■ **EXERCISE REQUIREMENTS**:
1) Answer these questions using the passage on macroenvironment-level variables:
(a) From what sources are macroenvironment-level variables generally derived?
(b) How are these variables linked back to the individual?
(c) What kind of macroenvironment variables did the authors consider?
2) Continue the passage on macroenvironment-level variables, starting right after its last sentence.

■ **PASSAGE SHOWN**:
/---

Finally, macroenvironment-level variables are generally derived from administrative databases found through the US census or other community surveys, and linked back to the individual by geocoding the person to their place of residence (
42). However, because macroenvironment-level effects are broad and clearly represent surrogates for both differences and inequities, the approach presented here is valid for prediction of risk or outcomes, but not necessarily as a means of identifying underlying etiology. We also considered a limited range of metrics, and only continuously distributed macroenvironment variables. Future studies should consider the optimal coding of these variables.

\---

■ **INFORMATION**:
/---

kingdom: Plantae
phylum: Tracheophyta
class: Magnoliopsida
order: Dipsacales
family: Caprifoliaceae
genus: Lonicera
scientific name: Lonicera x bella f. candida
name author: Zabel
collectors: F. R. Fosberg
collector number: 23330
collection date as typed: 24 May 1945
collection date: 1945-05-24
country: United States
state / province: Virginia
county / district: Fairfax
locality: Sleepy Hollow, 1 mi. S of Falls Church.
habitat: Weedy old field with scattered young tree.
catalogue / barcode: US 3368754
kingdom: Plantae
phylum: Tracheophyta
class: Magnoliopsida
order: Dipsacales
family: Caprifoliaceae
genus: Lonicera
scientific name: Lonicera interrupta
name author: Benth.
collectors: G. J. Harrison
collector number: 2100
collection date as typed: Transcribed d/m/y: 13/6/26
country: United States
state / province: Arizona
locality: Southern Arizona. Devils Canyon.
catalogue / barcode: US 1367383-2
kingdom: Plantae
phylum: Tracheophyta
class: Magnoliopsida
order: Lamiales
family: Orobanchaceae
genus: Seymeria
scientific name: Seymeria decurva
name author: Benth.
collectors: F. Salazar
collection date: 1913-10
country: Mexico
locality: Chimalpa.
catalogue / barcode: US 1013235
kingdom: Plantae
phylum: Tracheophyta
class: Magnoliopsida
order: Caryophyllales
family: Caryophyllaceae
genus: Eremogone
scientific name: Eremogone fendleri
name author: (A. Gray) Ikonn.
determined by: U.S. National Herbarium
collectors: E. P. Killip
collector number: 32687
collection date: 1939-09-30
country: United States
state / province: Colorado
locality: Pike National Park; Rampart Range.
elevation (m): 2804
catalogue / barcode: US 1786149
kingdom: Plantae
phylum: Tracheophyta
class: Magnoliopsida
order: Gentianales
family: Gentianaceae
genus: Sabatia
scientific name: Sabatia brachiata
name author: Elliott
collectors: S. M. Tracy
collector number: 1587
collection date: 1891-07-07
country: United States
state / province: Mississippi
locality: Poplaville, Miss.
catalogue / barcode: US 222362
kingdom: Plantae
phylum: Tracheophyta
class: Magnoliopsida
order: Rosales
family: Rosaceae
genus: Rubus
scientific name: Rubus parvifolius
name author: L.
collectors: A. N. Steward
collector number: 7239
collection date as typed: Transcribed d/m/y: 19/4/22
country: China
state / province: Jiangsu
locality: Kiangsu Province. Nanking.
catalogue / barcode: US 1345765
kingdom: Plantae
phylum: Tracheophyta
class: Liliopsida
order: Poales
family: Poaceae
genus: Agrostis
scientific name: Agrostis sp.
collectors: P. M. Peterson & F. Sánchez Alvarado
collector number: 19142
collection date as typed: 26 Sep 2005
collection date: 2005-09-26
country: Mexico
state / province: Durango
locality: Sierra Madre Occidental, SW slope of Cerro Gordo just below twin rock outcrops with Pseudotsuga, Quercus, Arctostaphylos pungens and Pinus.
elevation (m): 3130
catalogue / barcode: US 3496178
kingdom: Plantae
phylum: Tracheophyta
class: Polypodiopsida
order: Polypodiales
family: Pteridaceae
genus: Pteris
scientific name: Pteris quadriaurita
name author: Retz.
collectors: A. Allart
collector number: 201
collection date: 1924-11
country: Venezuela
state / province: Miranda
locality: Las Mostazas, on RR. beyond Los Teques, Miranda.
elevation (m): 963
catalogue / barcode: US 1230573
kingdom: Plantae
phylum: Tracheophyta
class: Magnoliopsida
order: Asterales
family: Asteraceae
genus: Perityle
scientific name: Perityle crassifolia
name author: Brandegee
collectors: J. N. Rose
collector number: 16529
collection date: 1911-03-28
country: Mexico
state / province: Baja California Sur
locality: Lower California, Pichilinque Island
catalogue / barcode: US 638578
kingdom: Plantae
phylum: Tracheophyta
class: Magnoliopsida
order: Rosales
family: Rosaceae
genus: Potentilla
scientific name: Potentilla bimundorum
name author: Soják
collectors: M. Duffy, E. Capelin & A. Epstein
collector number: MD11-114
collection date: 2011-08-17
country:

\---

■ **EXPECTED RESULTS**:
1)
(a) Administrative databases found through the US census or other community surveys.
(b) By geocoding the person to their place of residence.
(c) Only continuously distributed macroenvironment variables.

2)
Using a multilevel molecular epidemiology approach, we have identified associations of candidate prostate cancer loci that are dependent on the context in which these genotype effects may be acting to predict prostate cancer outcomes. This approach could provide useful information in studies of cancer outcomes and disparities. Use of macroenvironment-level variables rather than (or in addition to) other surrogates such as age, gender, or race may provide better indices of disadvantage. Research related to cancer disparities that uses this approach may benefit from having measures other than race to compare groups that may differ in ways relevant to health disparities. These groups may represent target populations in which interventions can be designed and implemented around potentially modifiable factors. These macroenvironment-level factors may also identify novel genotype-environment interactions. However, because macroenvironment-level effects are broad and clearly represent surrogates for both differences and inequities, the approach presented here may be valid for prediction of risk or outcomes, but not necessarily as a means of identifying underlying etiology. Thus, the multilevel molecular epidemiology approach defined here may provide new avenues for research in cancer health disparities.